Use same data loading mechanism that we use to load performance data into each service
- CommandLineRunner that runs on a Spring profile
- CSV files in the classpath that are referenced by the Runner and inserted using Resource2Db into a specified table
- Bypasses Hibernate, uses JDBC directly
- Uses Mockaroo to generate new data, either new CSV files or new rows to existing CSV files
- CSV files are checked into source control
- Would be more flexible if the Runner just looks for all files in a directory and processes them, assuming the file name matches the table name
Advantages over current approach, with estimate of advantage (small, large)

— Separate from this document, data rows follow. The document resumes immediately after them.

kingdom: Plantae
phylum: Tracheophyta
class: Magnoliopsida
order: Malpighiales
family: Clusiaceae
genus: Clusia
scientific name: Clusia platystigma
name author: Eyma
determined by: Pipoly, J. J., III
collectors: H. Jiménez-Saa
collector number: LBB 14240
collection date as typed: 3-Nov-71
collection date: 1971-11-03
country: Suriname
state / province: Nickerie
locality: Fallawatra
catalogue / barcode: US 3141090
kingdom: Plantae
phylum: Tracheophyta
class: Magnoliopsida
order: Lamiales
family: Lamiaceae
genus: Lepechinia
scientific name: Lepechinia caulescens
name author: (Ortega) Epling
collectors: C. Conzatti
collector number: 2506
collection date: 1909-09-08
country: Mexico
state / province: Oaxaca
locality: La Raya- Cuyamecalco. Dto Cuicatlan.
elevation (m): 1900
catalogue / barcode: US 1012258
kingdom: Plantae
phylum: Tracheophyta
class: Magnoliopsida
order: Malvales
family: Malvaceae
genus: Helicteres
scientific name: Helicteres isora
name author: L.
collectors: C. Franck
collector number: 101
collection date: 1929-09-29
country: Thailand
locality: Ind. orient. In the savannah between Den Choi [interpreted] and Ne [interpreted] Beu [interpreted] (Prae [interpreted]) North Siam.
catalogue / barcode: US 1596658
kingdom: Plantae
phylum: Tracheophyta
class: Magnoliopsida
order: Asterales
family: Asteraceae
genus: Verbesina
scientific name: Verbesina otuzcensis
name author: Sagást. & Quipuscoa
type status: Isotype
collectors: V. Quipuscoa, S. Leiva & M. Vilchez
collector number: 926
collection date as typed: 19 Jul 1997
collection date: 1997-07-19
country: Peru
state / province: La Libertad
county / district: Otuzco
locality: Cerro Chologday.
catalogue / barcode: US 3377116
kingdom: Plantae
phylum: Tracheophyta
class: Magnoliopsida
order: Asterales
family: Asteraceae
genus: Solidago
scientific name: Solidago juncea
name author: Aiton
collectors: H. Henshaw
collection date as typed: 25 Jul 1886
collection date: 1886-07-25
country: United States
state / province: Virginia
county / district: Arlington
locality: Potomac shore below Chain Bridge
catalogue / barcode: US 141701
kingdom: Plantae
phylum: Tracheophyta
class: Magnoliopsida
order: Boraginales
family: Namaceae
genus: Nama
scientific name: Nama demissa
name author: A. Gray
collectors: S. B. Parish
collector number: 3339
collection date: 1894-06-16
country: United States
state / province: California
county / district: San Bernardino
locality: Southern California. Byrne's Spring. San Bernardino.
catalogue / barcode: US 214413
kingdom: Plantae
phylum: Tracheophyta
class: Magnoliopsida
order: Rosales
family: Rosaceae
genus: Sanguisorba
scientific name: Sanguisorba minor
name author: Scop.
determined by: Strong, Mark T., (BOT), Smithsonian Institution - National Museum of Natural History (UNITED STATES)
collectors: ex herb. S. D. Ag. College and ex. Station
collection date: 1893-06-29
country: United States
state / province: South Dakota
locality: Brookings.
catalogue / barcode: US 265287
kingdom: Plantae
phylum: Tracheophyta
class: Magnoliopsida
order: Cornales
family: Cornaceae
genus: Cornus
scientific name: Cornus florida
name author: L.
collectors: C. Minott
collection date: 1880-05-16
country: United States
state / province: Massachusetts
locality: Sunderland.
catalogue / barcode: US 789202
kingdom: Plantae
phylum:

- UUID generation is handled by Mockaroo
  - Large
- Using CSV files to load data, since Mockaroo can export to CSV
  - Large
- Can handle mapping between demo data, as long as demo datasets are stored in Mockaroo
  - Small/Medium - we don't have to manually manage the mapping
- Updating demo data is relatively simple; just editing the CSV files and keeping in sync with Mockaroo
  - Medium - this is better than editing JSON
Disadvantages over current approach, with estimate of disadvantage
- Need to make sure CSV files in source control and Mockaroo are in sync (Mockaroo needs them in order to be able to generate more data properly)
  - Small
- Still need to modify Java code (the Runner) in order to add/edit demo data
  - Small - it is easy enough to add a new entry to the Java code
Advantages over the other option
- Don't need the full system to be started up (auth, APIs)
  - Large
- Mockaroo is likely more flexible in how you can generate these CSV files, as you can define formulas to generate data (https://www.mockaroo.com/help/formulas)
  - Small/Medium
- If the Runner is flexible enough to just process all CSV files in a directory, then we don't even need to modify the Java
Other notables
- Resource2Db has unit tests
- By tables, not resources, so will need to have entries for mapping/association tables (may potentially be a disadvantage over other option)

Recommendation

If there are no other viable options, the recommendation would be to copy option 2, use the performance data loading mechanism.
Both options have big benefit over the current approach, but option 1 has the problem of requiring auth and the APIs to be present. Also a lot of its configurability is not necessary for loading demo data.
The main drawback to option 2 seems to be keeping the demo data CSV files in sync between source control and Mockaroo.